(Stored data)

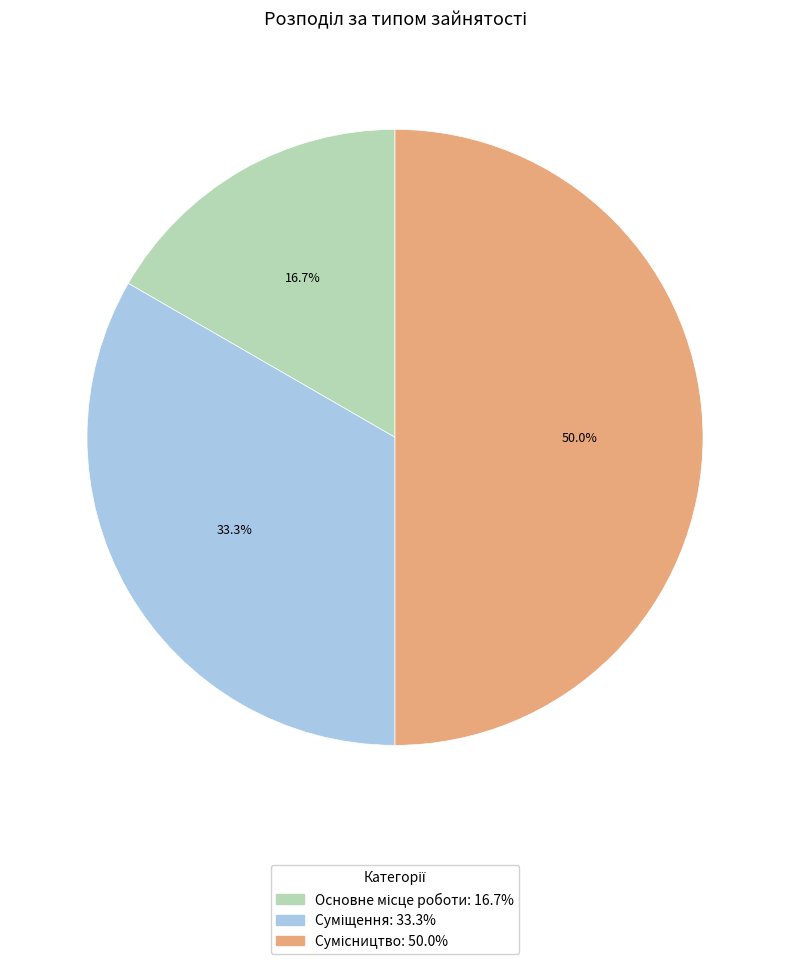

To the nearest percent, what is the difference between the largest and smallest slice percentages?

33%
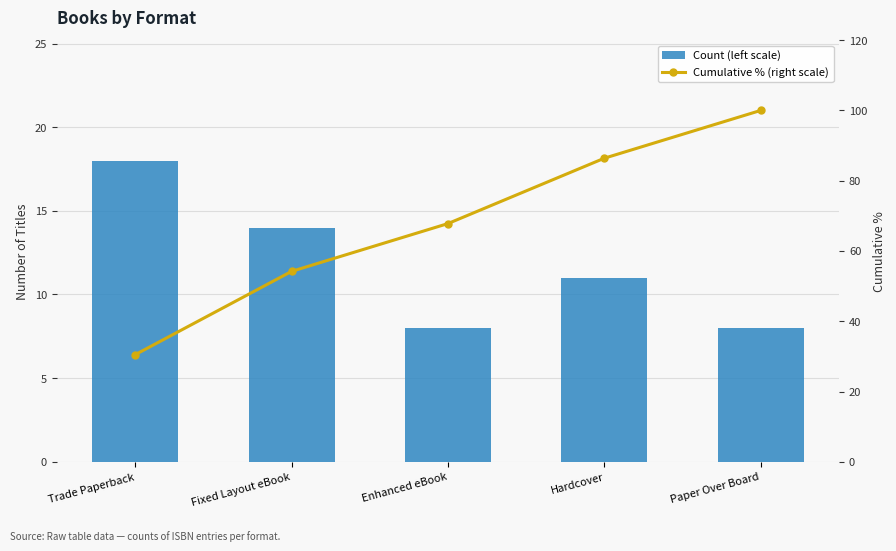

Is it true that Count (left scale) equals 11.2 at Enhanced eBook?

False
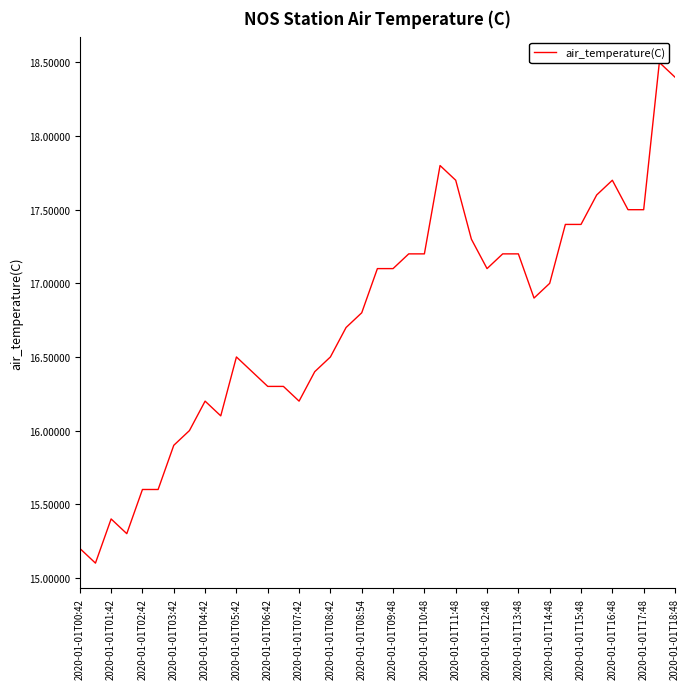

Count the number of categories in the chart.

39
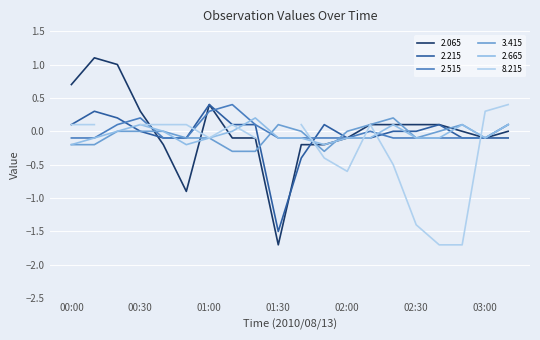

What is the difference between the second highest and second lowest values in the 2.665 series?

0.3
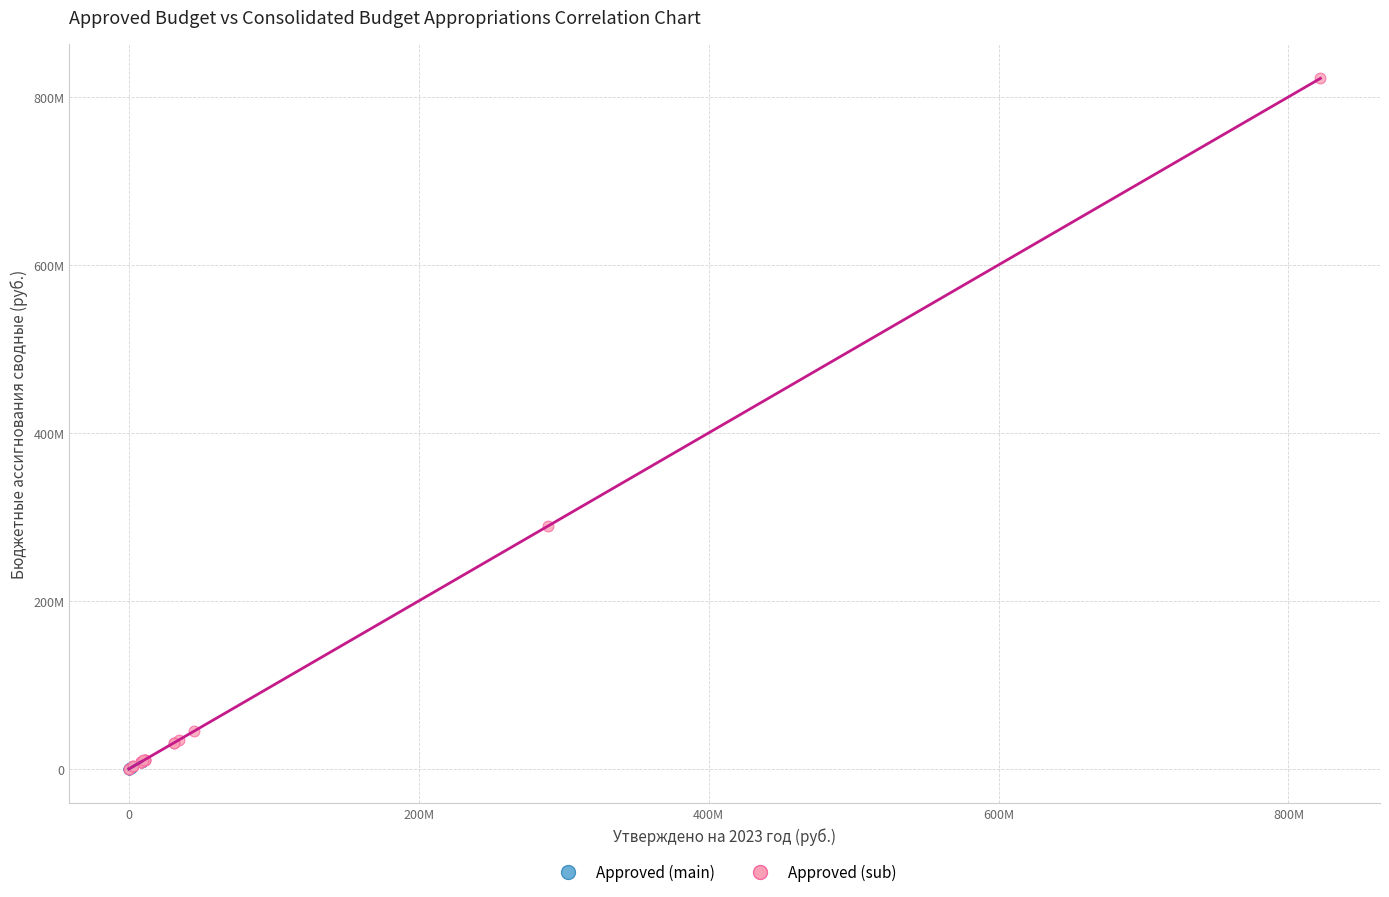

What are all the series names shown in the legend?

Approved (main), Approved (sub)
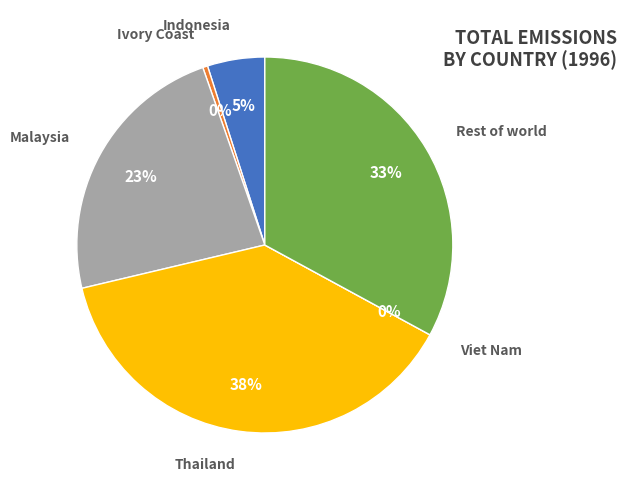

Does Viet Nam represent more than half of the total?

No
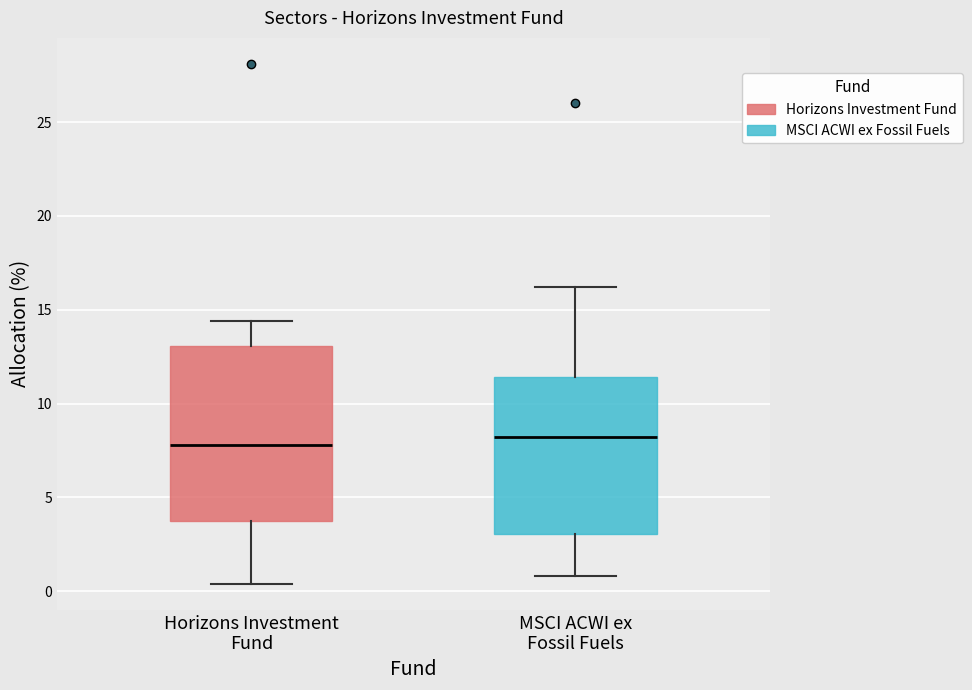

Reading left to right, read every box against the y-axis: the position of its median line, the range the box covers, and the ends of its whiskers. The values are not printed on the chart, so give them approximately, as read against the axis.

Horizons Investment Fund: median 8.0, box 4.0 to 13.0, whiskers 0.5 to 14.5
MSCI ACWI ex Fossil Fuels: median 8.0, box 3.0 to 11.5, whiskers 1.0 to 16.0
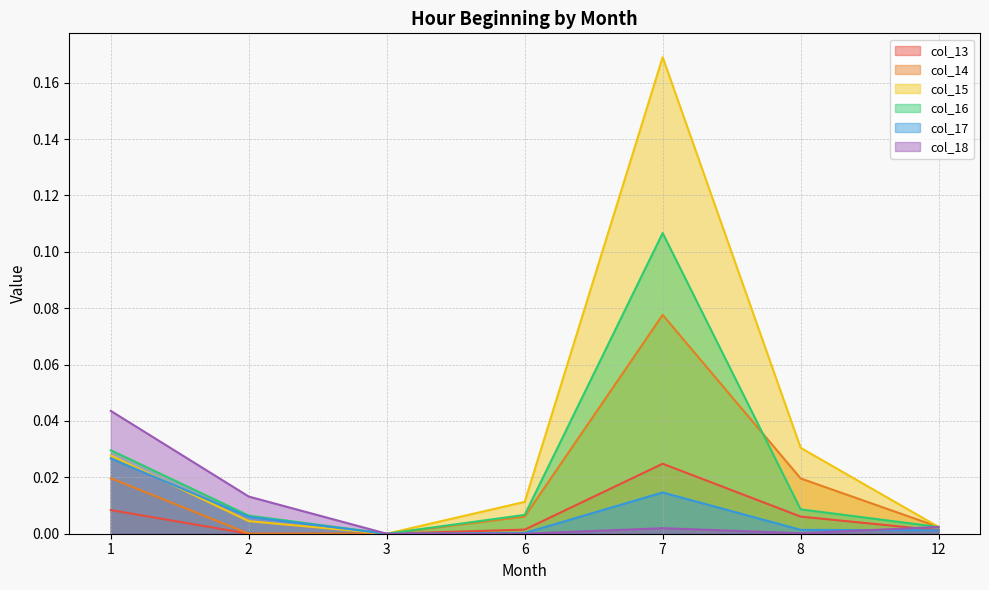

True or false: col_18 and col_14 intersect in this chart.

False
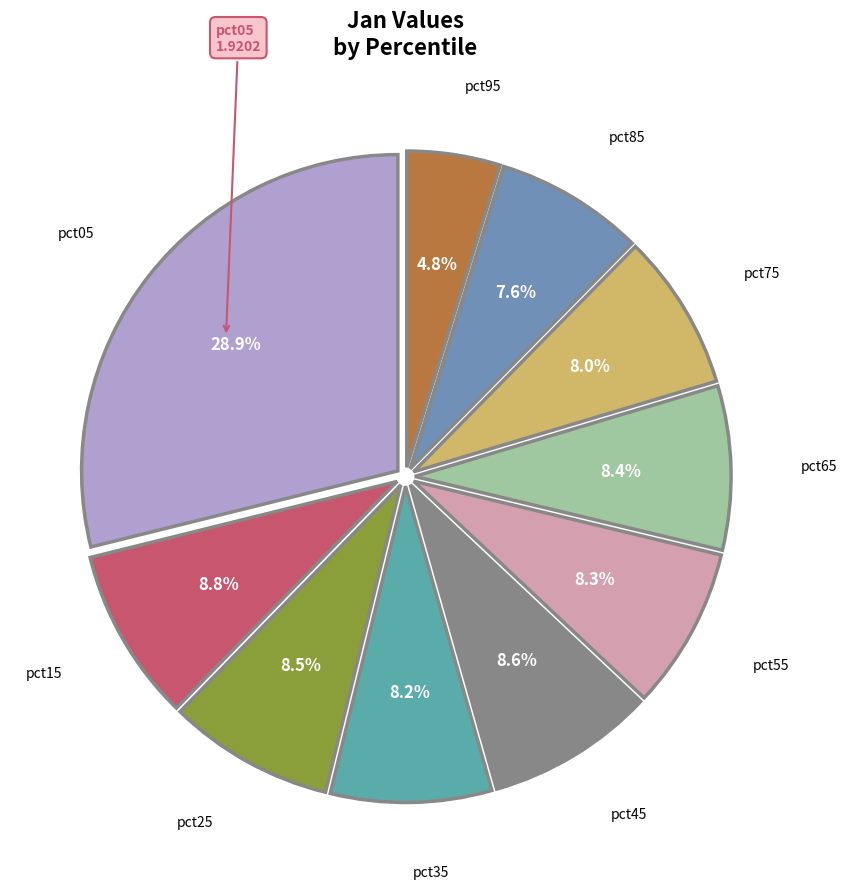

Which category has the smallest portion of the pie?

pct95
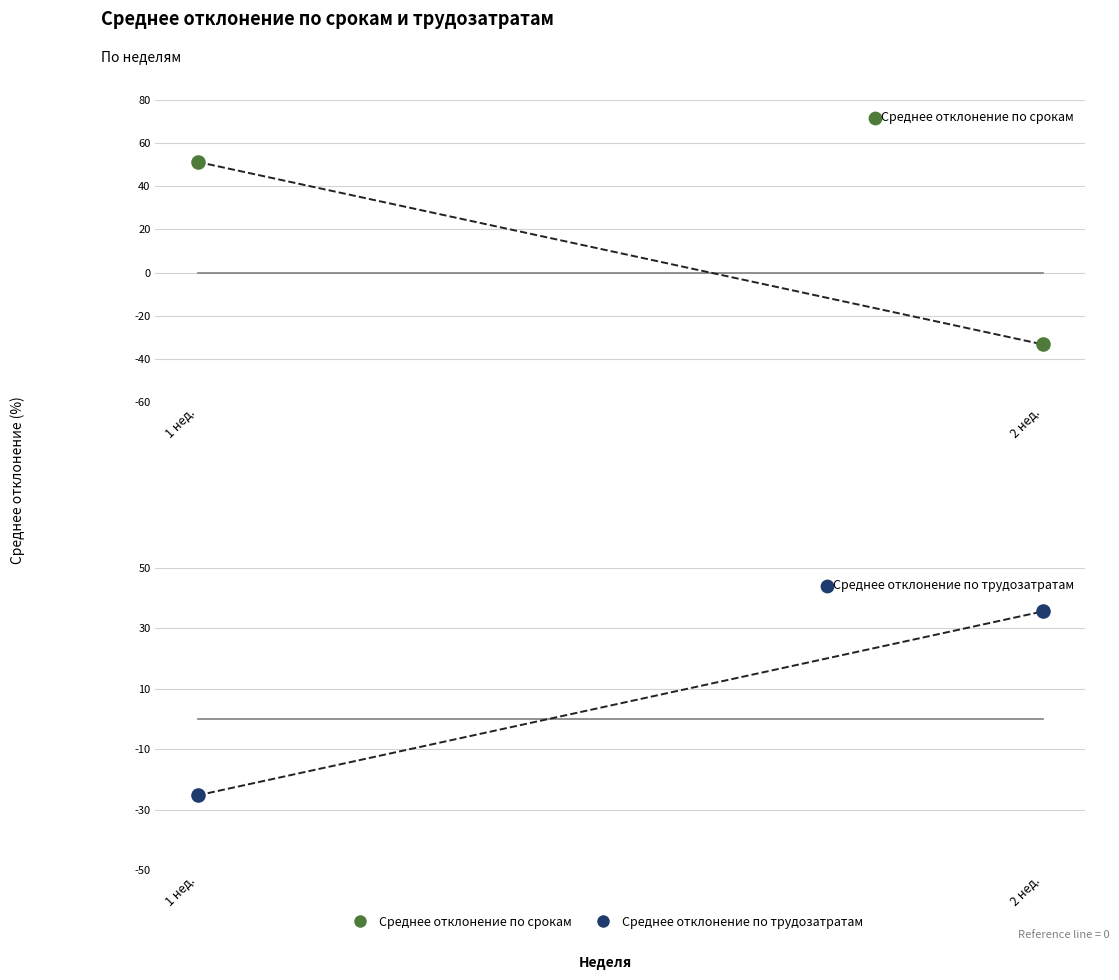

Which series has the largest total across all categories?

Среднее отклонение по срокам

DESCRIPTION OF THE TASK:
Count the lines in the entries above that contain the word "largest", and reply with the number alone.

EXERCISE ANSWER:
2